The reason I am wanting to do this is so I can print the picture from a command line and send it to the printer.


----------



## codejockey (Feb 11, 2002)

Assuming that the conversion itself can be interactive (i.e., not done from the command line), I think Electric Eyes may do what you want. I was able to read a .jpg file and save it as a .pcl file, although I could not print the .pcl file properly (may be my printer or the way I've configured lp spooling, though).
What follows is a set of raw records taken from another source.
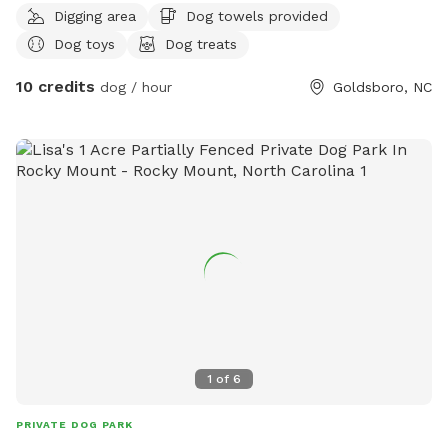
Digging area
Dog towels provided
to lay on! Plenty of dog toys & treats ! Big 5 gallon jug dog
Dog toys
Dog treats
water bowl for unlimited water to drink ! If you need or
want anything else for you pup just let me know !!! 😊🐶🐕🦮
10 credits
dog / hour
Goldsboro, NC
🐕‍🦺🐩
1
of
6
PRIVATE DOG PARK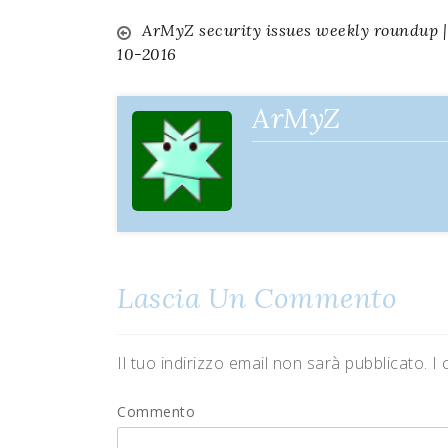
ArMyZ security issues weekly roundup |
Navigazione
10-2016
articoli
ArMyZ
Lascia Un Commento
Il tuo indirizzo email non sarà pubblicato.
I 
Commento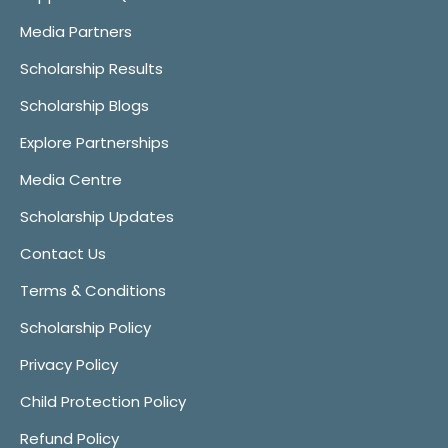
Media Partners
Scholarship Results
Scholarship Blogs
Explore Partnerships
Media Centre
Scholarship Updates
Contact Us
Terms & Conditions
Scholarship Policy
Privacy Policy
Child Protection Policy
Refund Policy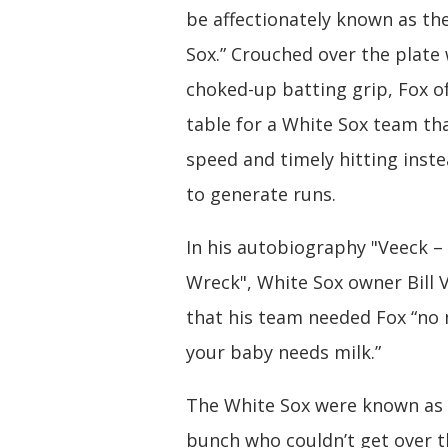
be affectionately known as th
Sox.” Crouched over the plate 
choked-up batting grip, Fox o
table for a White Sox team t
speed and timely hitting inst
to generate runs.
In his autobiography "Veeck – 
Wreck", White Sox owner Bill 
that his team needed Fox “no
your baby needs milk.”
The White Sox were known as 
bunch who couldn’t get over 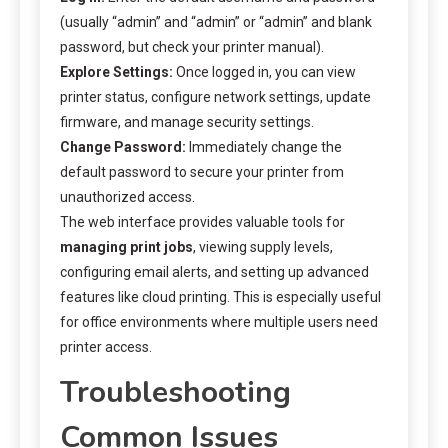
(usually “admin” and “admin” or “admin” and blank
password, but check your printer manual).
Explore Settings:
Once logged in, you can view
printer status, configure network settings, update
firmware, and manage security settings.
Change Password:
Immediately change the
default password to secure your printer from
unauthorized access.
The web interface provides valuable tools for
managing print jobs
, viewing supply levels,
configuring email alerts, and setting up advanced
features like cloud printing. This is especially useful
for office environments where multiple users need
printer access.
Troubleshooting
Common Issues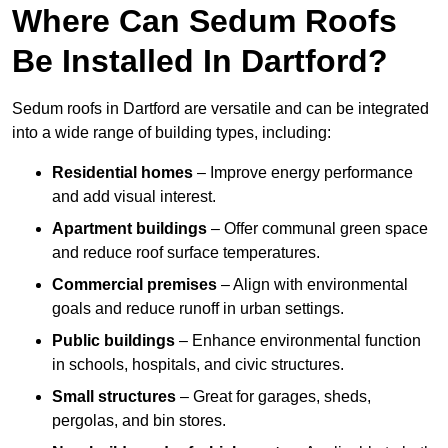
Where Can Sedum Roofs
Be Installed In Dartford?
Sedum roofs in Dartford are versatile and can be integrated
into a wide range of building types, including:
Residential homes
– Improve energy performance
and add visual interest.
Apartment buildings
– Offer communal green space
and reduce roof surface temperatures.
Commercial premises
– Align with environmental
goals and reduce runoff in urban settings.
Public buildings
– Enhance environmental function
in schools, hospitals, and civic structures.
Small structures
– Great for garages, sheds,
pergolas, and bin stores.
The .jpg file printed fine from within Electric Eyes, however, which suggests that the conversion is OK. Electric Eyes is included in many Linux distributions.

If you need the conversion itself to be done from the command line, you might research what's available in the gimp, since it has a batch language that can be used to run scripts, etc.

Hope this helps.


----------



## stufine (Jul 27, 2001)

I am not ignoring your response.

I am still trying to try your suggestions

Thanks!!


----------



## codejockey (Feb 11, 2002)

Just in case I misunderstood your post: it's perfectly possible to print graphics files (in many different formats) from the command line on a laser (or inkjet or dot-matrix) printer, using the lp subsystem (lpr or lprng). To do this, you will need what's called a "magic filter" -- and the one I recommend is (oddly enough) magicfilter (there are others). So, for example, if you wish to print a jpeg file from the command line, you would use a command such as:

lpr -P laser image.jpg

and your laser printer would happily print the jpeg file (assuming you had installed and configured lp spooling correctly and were using a magic filter). Let me know if this is what you intended; if so, forget my previous post, as I now understand what you really have in mind.
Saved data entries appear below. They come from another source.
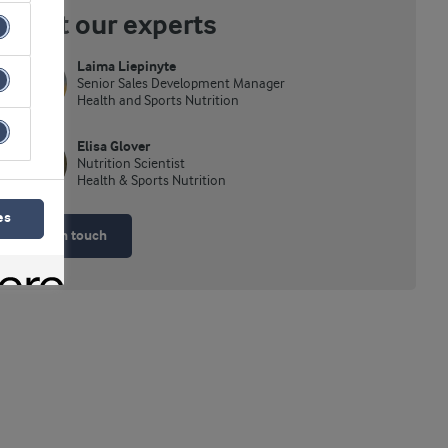
Meet our experts
Laima Liepinyte
Senior Sales Development Manager
Health and Sports Nutrition
Elisa Glover
Nutrition Scientist
Health & Sports Nutrition
es
Get in touch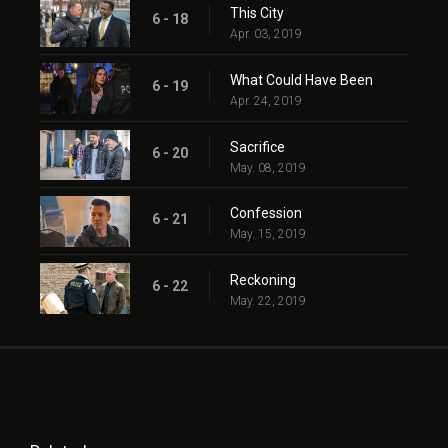
This City
6 - 18
Apr. 03, 2019
What Could Have Been
6 - 19
Apr. 24, 2019
Sacrifice
6 - 20
May. 08, 2019
Confession
6 - 21
May. 15, 2019
Reckoning
6 - 22
May. 22, 2019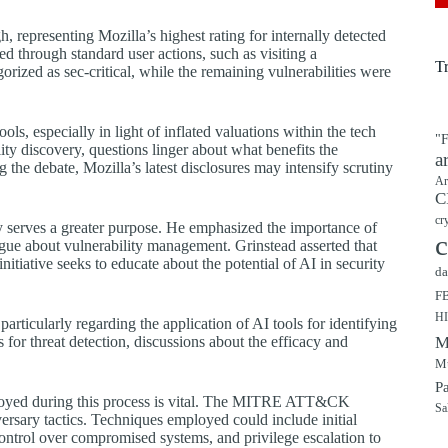
, representing Mozilla’s highest rating for internally detected
ted through standard user actions, such as visiting a
T
rized as sec-critical, while the remaining vulnerabilities were
ls, especially in light of inflated valuations within the tech
"F
ty discovery, questions linger about what benefits the
a
 the debate, Mozilla’s latest disclosures may intensify scrutiny
Ar
C
cr
y serves a greater purpose. He emphasized the importance of
c
logue about vulnerability management. Grinstead asserted that
initiative seeks to educate about the potential of AI in security
da
F
H
articularly regarding the application of AI tools for identifying
 for threat detection, discussions about the efficacy and
M
Mu
P
mployed during this process is vital. The MITRE ATT&CK
Sa
ersary tactics. Techniques employed could include initial
control over compromised systems, and privilege escalation to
Sorry for being dense, and hope this helps.


----------



## stufine (Jul 27, 2001)

That is exactly what I am trying to do. I will try your last response and let you know!!!

Thanks


----------



## stufine (Jul 27, 2001)

I tried magicfilter and could never get it installed. It was wanting too many different things that SCO doesn't come with. I downloaded tons of extra tools but it still won't compile. Still looking though and will let you know what I find out.


----------



## stufine (Jul 27, 2001)

WOO HOO!!!! I am almost there. I installed XV and it works great.

Now I just need to figure out how to get it to print from the command line.


----------



## codejockey (Feb 11, 2002)

Great work! Glad to hear that you are making progress. In addition, you provided a critical piece of information when you mentioned SCO as your Unix version. Now it's been awhile since I used SCO (Unix, Xenix) but my recollection is that SCO is based on AT&T Unix System V.X (most recently, V.4, I think). Anyway, System V Unixes typically use lp as the command to print documents; print management is done via commands such as lpadmin and lpstat. The lp spooling system relies on a series of directories (/var/spool/lp and below, I believe) to control the mapping of logical printers to physical printers (i.e., the same physical printer can have more than one logical mapping -- imagine a laser printer in portrait and landscape mode, for example). You might begin at the lp man page (try man lp from the command line) and see if that's helpful. 

There's no reason why magicfilter couldn't work in a System V-based system; at first blush, I'd expect it would be invoked from the interface file for each logical printer defined to the system. 

Hope this helps.


----------